Exports trained Keras models to multiple deployment formats: TensorFlow SavedModel (for TensorFlow Serving), ONNX (for cross-framework inference), LiteRT (for mobile/embedded), and OpenVINO (for Intel hardware). Each export path converts the computational graph to the target format, quantizes weights if requested, and generates metadata for inference. Backend-specific exporters in keras/src/export/ handle format-specific optimizations (e.g., graph fusion, constant folding).

Supports both quantization-aware training (QAT, where quantization is simulated during training) and post-training quantization (PTQ, where weights are quantized after training). QAT uses fake quantization layers that simulate int8/int4 precision during forward/backward passes, allowing the optimizer to adapt weights to quantization. PTQ applies quantization statistics (min/max ranges) computed from calibration data to convert float weights to lower precision without retraining.

Provides a base Layer class that users subclass to implement custom layers. Each layer defines a build() method (allocates weights), call() method (forward pass), and optionally compute_output_spec() (shape/dtype inference). The framework automatically computes gradients via backend-specific autodiff (JAX's jax.grad, PyTorch's autograd, TensorFlow's GradientTape), handles weight tracking, and manages layer state.
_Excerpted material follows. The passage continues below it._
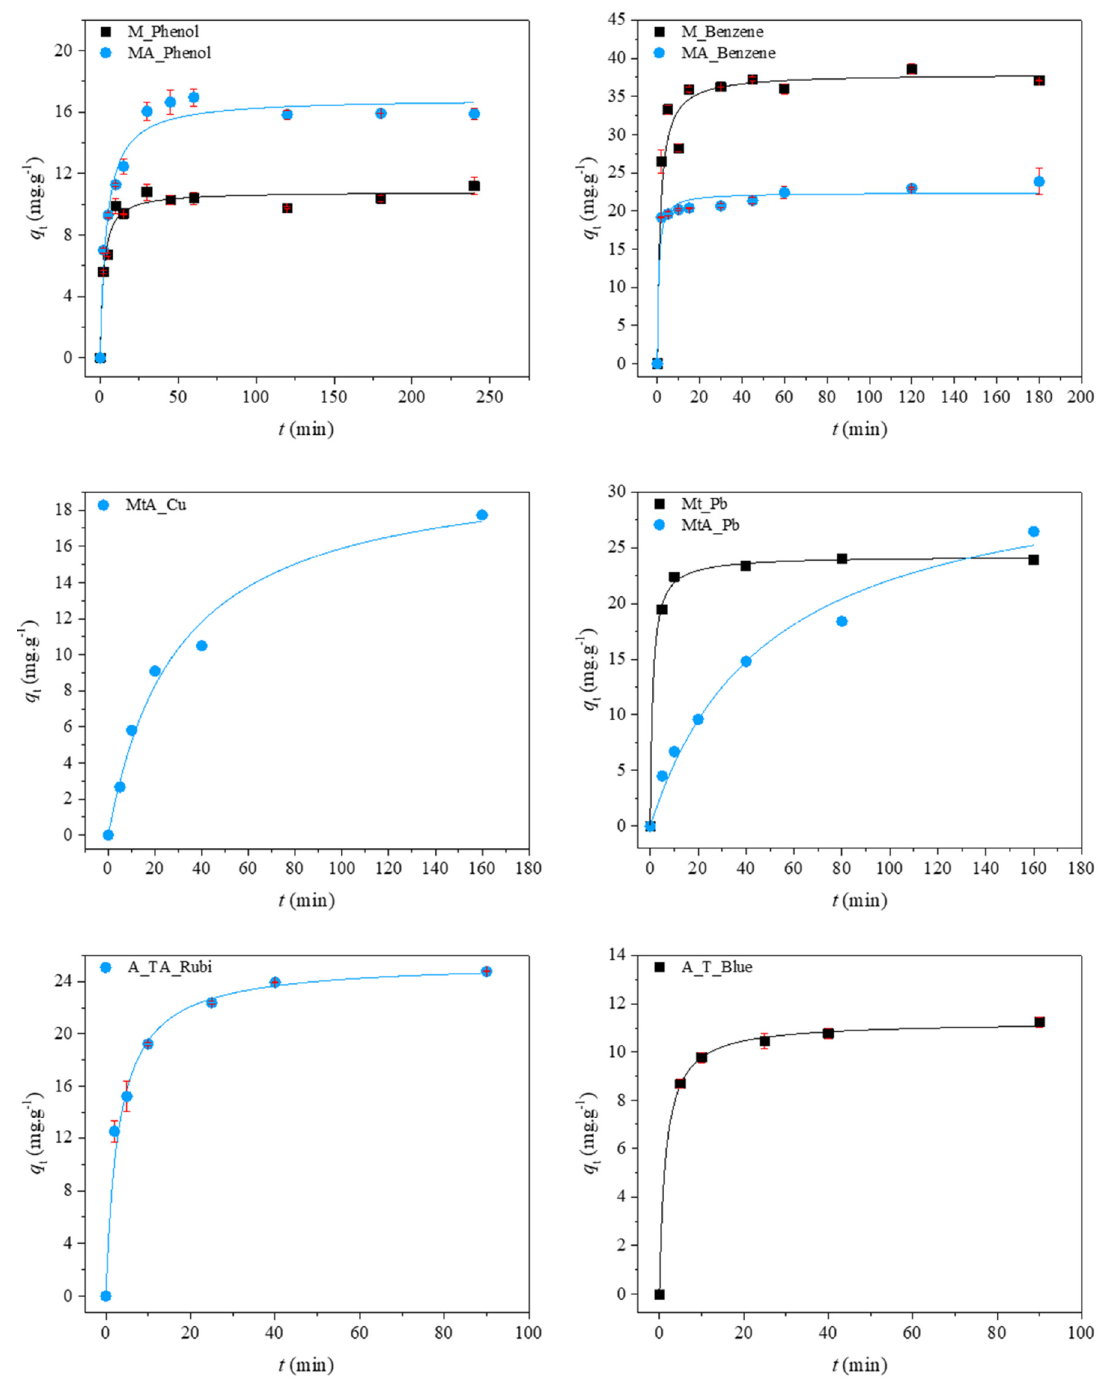
Figure 3. Representative plots of the fit of non-linearized form of pseudo-second order equation (solid line) to the data of experimental adsorption capacity as function of time, for the studied adsorbents towards VOCs ( C 0 = 100 ppm, 15 rpm, 20 ◦ C), heavy metals ( C 0 = 200 ppm, 15 rpm, 20 ◦ C) and dyes ( C 0 = 50 ppm, 15 rpm, 20 ◦ C) in aqueous solution.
Layers are composable — they can be nested in Sequential/Functional models or used directly in custom training loops.

Implements a high-level fit() method that orchestrates training: iterates over batches, computes loss, backpropagates gradients, updates weights via optimizer, and tracks metrics. Callbacks (e.g., EarlyStopping, ModelCheckpoint, LearningRateScheduler) hook into training at specified points (epoch start/end, batch end) to implement custom logic. Metrics are computed on-the-fly and aggregated across batches. Loss scaling for mixed-precision training is applied automatically. The training loop is backend-agnostic — the same code runs on JAX, TensorFlow, and PyTorch.

Provides a collection of pre-trained models (ResNet, EfficientNet, BERT, GPT-2, etc.) with weights trained on standard datasets (ImageNet, COCO, Wikipedia). Models are loaded via keras.applications.* or keras.models.load_model(). Transfer learning is enabled by freezing early layers (model.trainable = False) and fine-tuning on new data. The model zoo includes preprocessing functions (e.g., keras.applications.resnet50.preprocess_input) that normalize inputs to match training data.